◆ Task statement ◆
The expected response is a copy of every line in the entries below that includes the word "está".
Top of Extracted data
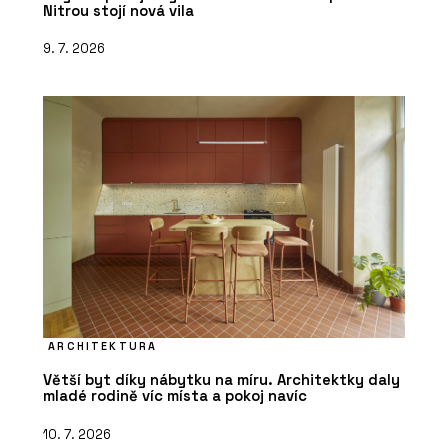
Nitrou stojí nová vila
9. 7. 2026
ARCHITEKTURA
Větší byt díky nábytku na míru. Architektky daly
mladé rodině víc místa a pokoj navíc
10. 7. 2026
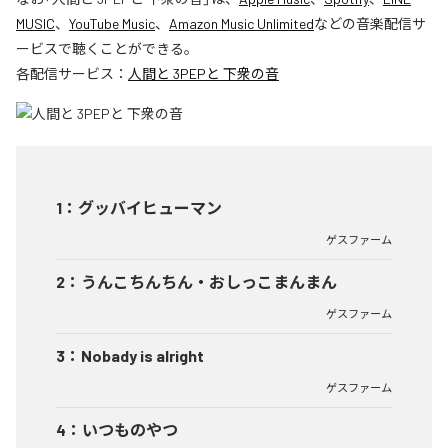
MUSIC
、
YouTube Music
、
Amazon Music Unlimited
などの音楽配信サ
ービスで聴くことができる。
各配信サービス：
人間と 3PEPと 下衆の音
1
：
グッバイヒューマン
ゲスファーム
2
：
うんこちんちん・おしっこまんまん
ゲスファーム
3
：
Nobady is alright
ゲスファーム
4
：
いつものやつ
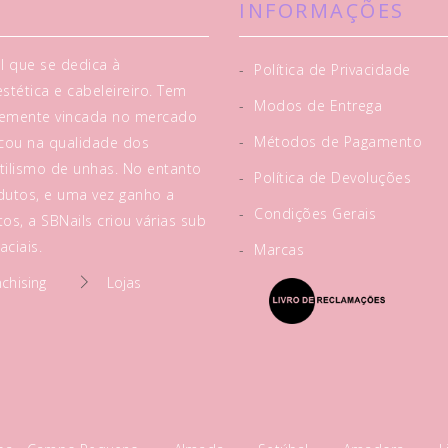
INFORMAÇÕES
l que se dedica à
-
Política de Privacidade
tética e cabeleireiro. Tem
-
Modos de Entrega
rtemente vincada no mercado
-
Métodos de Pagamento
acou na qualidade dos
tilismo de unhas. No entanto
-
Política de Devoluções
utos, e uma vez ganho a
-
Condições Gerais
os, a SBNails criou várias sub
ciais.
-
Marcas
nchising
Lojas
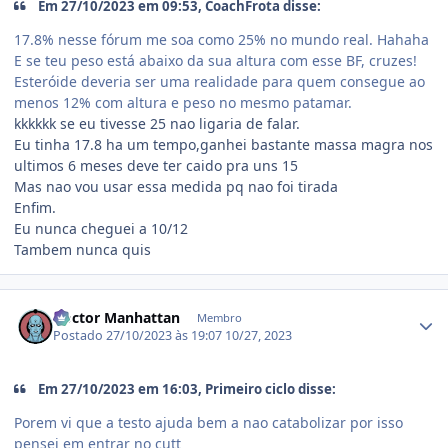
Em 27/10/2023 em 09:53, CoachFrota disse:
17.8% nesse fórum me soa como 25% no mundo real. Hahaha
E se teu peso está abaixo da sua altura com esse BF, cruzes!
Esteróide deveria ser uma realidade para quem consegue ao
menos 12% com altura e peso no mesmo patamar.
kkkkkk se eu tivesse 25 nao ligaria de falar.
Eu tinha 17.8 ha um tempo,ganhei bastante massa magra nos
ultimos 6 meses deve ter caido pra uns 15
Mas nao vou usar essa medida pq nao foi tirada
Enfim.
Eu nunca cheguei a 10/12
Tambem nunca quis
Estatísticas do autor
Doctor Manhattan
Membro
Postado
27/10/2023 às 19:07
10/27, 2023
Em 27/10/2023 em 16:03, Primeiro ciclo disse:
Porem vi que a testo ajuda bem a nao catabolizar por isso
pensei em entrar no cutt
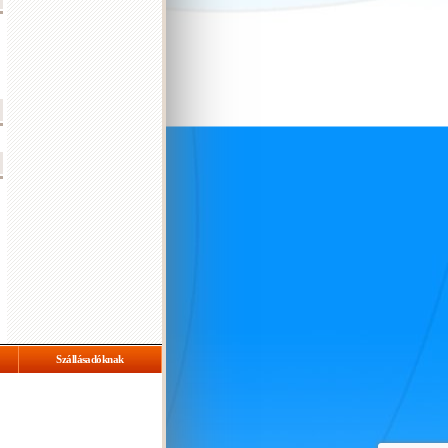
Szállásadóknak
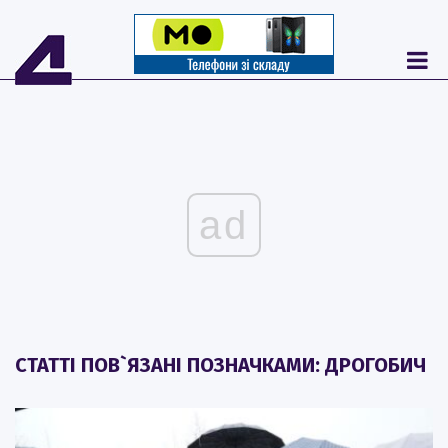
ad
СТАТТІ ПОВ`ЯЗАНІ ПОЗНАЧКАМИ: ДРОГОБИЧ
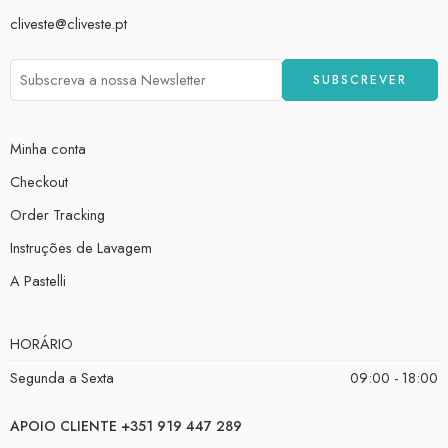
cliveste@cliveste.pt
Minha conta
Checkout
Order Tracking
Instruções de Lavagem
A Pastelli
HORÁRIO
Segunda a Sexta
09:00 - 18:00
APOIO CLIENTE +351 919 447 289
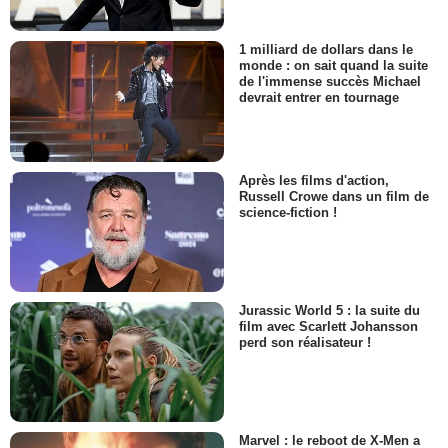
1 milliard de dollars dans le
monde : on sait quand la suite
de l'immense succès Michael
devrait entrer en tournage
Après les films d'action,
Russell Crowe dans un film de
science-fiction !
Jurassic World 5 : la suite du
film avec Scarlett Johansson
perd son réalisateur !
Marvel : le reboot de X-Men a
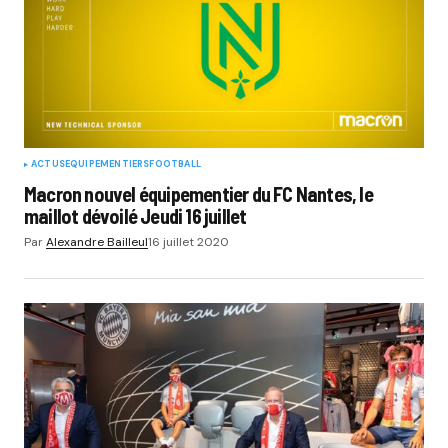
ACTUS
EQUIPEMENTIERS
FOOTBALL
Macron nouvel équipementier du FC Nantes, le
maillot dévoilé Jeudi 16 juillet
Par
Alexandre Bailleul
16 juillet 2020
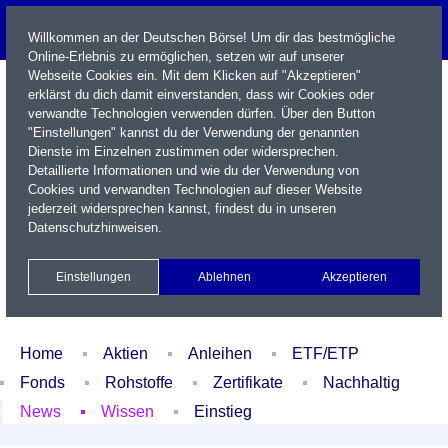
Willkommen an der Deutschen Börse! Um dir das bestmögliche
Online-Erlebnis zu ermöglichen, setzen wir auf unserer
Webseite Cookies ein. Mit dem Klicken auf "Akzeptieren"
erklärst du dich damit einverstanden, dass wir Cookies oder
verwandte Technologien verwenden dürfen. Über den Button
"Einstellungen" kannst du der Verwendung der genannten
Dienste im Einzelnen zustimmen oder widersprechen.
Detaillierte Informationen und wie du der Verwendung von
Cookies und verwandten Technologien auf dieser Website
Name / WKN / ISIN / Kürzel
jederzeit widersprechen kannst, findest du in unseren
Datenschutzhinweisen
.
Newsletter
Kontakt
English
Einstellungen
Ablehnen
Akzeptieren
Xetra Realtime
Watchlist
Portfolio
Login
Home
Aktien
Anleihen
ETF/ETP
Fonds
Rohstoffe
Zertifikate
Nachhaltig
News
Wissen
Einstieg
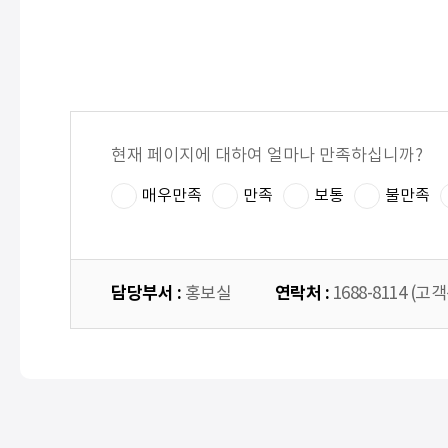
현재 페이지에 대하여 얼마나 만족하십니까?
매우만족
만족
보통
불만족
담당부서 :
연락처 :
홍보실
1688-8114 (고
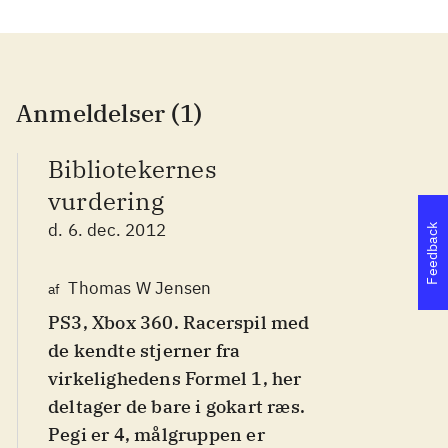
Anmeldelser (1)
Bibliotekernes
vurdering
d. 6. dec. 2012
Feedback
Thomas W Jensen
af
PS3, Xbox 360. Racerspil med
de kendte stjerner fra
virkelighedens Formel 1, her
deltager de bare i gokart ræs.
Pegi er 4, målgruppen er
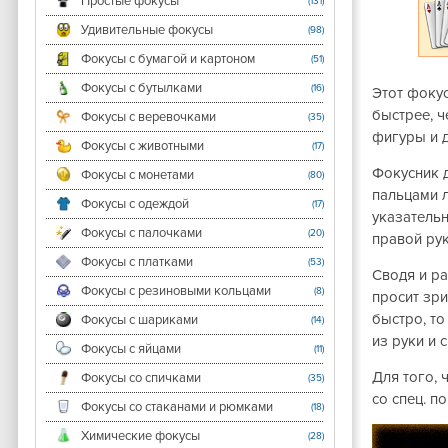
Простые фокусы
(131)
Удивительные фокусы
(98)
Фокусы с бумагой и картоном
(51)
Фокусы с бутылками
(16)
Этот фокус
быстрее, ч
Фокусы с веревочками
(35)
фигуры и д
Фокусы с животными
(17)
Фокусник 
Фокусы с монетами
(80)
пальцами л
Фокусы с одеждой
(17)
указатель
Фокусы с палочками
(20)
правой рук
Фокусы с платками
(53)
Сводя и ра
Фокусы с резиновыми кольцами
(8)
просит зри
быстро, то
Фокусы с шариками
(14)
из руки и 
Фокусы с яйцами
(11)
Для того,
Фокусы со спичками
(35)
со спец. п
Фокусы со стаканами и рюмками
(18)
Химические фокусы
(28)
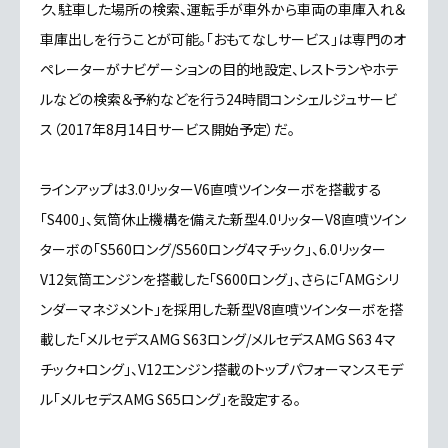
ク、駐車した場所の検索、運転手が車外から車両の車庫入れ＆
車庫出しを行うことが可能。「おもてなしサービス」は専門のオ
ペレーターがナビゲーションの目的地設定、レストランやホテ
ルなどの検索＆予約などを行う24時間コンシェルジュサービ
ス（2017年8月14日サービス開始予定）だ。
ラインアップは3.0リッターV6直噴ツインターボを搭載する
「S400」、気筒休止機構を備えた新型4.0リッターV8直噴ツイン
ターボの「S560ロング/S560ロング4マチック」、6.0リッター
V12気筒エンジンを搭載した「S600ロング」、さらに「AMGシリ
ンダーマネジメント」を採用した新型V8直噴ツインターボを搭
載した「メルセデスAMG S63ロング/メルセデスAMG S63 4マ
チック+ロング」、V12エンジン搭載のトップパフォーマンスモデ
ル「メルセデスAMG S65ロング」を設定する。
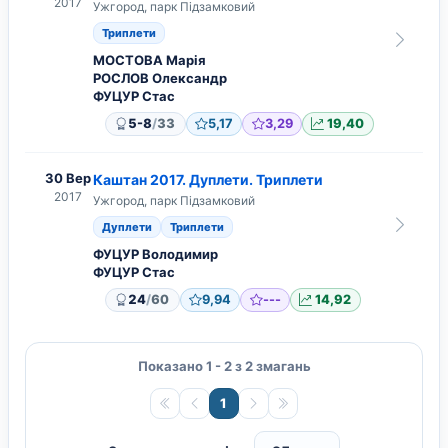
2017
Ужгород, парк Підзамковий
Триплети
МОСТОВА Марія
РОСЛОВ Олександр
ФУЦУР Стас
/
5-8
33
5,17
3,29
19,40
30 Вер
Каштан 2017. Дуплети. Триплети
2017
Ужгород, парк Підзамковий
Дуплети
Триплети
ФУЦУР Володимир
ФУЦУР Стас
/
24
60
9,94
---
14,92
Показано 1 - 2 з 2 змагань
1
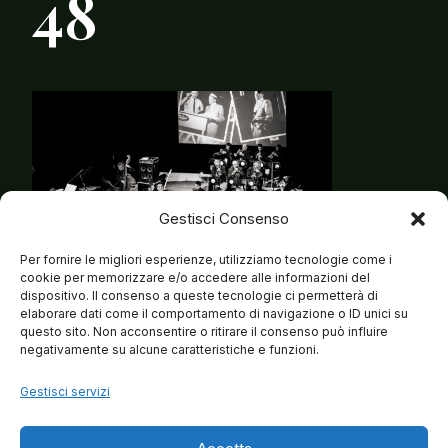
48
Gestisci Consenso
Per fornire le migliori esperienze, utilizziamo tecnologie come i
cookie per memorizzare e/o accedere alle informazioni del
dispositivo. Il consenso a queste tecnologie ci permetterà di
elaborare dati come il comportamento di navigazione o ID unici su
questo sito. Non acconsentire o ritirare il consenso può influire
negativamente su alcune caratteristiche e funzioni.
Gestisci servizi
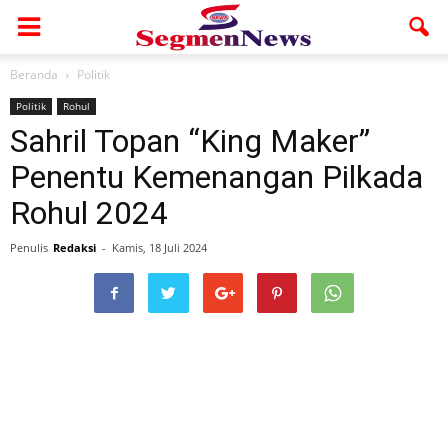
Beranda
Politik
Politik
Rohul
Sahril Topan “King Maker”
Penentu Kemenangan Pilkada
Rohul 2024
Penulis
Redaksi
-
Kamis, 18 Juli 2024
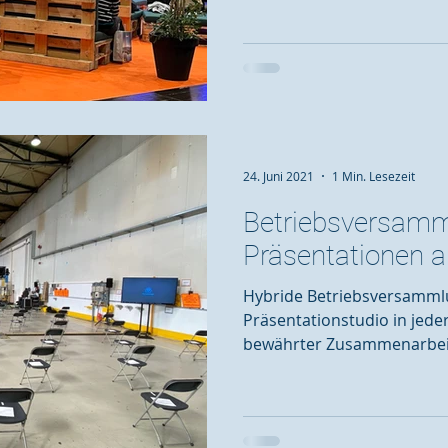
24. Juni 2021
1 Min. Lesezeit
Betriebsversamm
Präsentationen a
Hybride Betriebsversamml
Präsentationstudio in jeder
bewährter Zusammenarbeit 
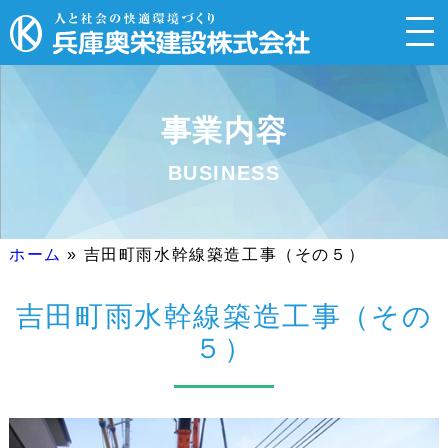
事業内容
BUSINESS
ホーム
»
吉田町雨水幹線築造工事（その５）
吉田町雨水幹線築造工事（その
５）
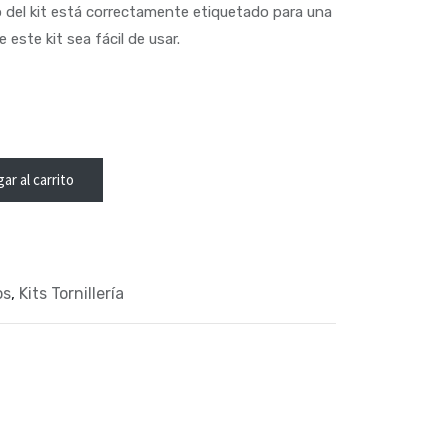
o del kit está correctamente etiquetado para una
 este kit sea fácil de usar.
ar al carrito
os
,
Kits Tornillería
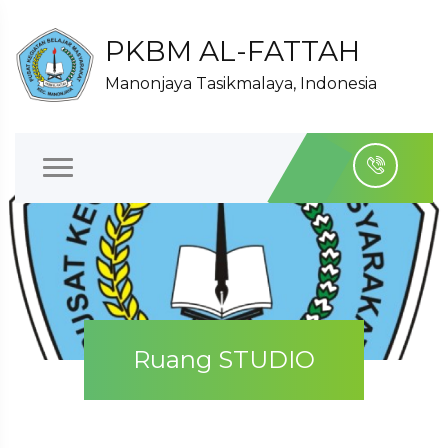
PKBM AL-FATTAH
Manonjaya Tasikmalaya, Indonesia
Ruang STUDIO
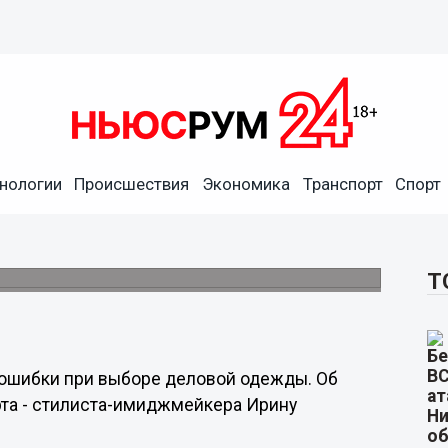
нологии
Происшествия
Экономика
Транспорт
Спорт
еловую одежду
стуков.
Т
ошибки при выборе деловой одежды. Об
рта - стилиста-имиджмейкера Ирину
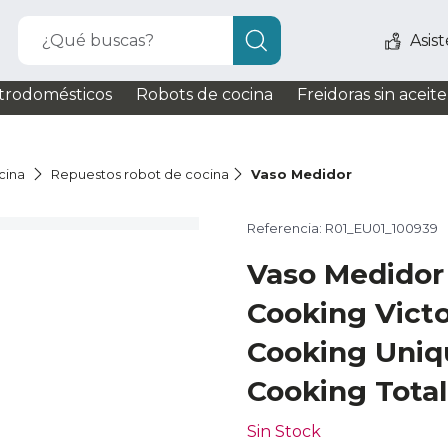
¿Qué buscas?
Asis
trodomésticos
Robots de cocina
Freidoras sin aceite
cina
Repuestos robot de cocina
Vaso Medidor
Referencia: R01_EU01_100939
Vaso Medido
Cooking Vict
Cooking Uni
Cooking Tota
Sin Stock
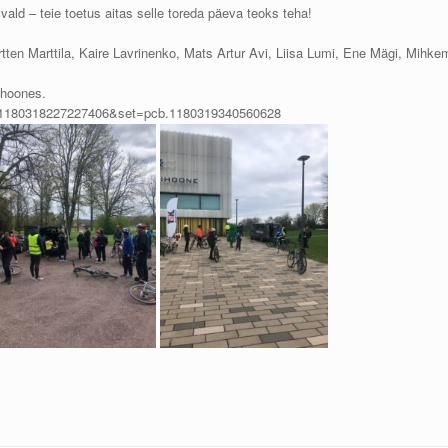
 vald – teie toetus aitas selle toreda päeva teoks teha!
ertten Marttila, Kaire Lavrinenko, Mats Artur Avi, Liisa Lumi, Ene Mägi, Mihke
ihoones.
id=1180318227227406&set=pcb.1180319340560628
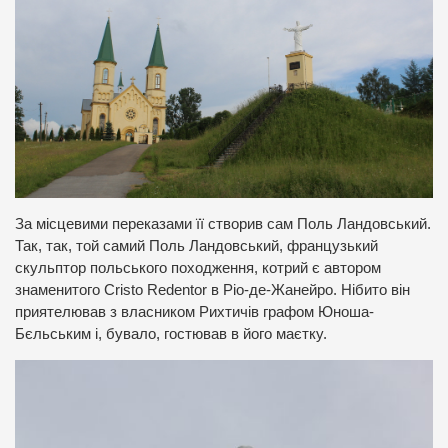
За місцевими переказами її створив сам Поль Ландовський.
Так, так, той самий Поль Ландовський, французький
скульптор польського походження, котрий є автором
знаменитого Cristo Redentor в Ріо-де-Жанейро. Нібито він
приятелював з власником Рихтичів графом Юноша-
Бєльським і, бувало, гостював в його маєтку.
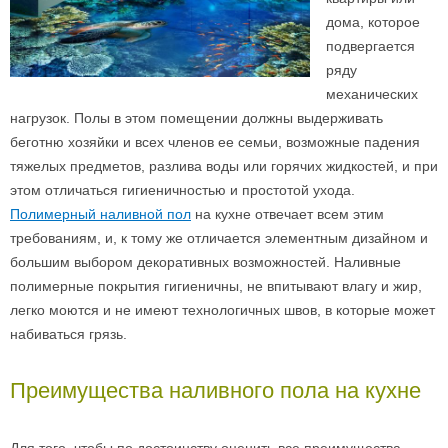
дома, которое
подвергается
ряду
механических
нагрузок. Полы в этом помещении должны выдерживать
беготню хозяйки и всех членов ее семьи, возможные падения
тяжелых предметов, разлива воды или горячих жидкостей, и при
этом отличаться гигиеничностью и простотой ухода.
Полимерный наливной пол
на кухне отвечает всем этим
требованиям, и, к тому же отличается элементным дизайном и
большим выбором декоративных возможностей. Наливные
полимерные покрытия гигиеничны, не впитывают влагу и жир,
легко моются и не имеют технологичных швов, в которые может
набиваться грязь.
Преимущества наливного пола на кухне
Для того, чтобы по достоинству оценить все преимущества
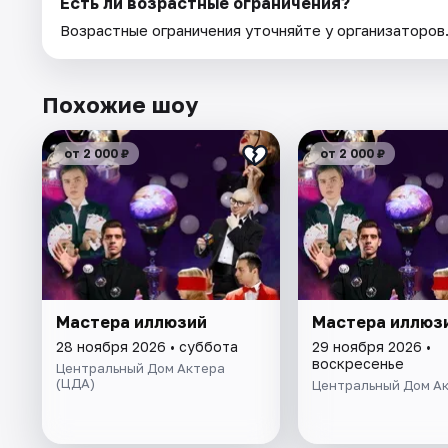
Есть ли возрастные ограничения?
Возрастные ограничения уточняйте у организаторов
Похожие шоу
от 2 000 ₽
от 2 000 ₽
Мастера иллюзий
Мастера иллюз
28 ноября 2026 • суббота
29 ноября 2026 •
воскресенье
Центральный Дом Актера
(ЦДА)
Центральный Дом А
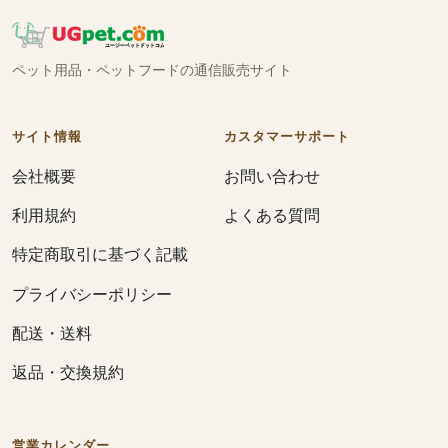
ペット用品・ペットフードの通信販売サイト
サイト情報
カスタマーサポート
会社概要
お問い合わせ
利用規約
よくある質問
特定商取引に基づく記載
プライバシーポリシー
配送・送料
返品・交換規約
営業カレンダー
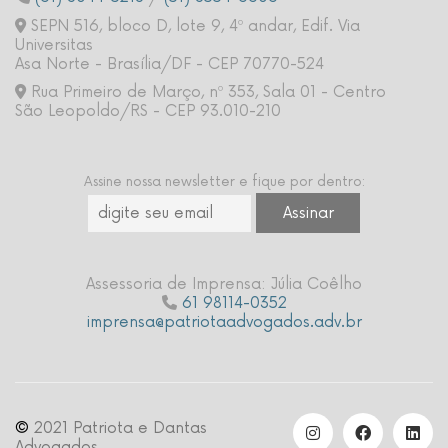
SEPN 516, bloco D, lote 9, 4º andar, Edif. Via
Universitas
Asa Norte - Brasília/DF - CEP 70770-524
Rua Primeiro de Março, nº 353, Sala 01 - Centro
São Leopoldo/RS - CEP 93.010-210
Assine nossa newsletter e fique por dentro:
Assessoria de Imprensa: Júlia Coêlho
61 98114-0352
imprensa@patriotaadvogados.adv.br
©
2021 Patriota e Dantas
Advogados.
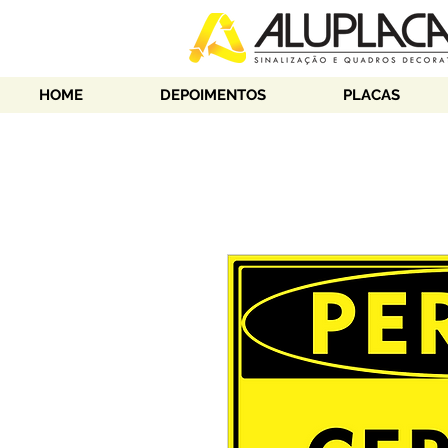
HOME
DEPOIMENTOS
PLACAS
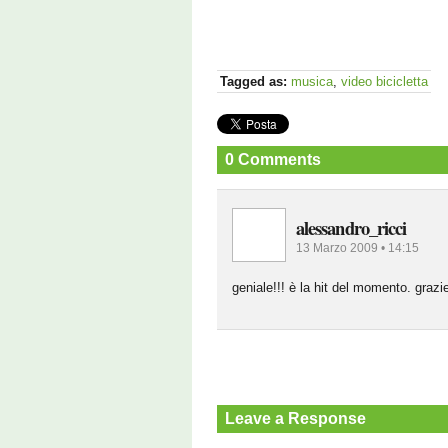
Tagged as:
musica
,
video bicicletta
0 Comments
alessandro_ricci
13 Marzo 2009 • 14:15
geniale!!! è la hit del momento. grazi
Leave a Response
Bottom of Extracted data
◆ Answer to the exercise ◆
E se teu peso está abaixo da sua altura com esse BF, cruzes!
o del kit está correctamente etiquetado para una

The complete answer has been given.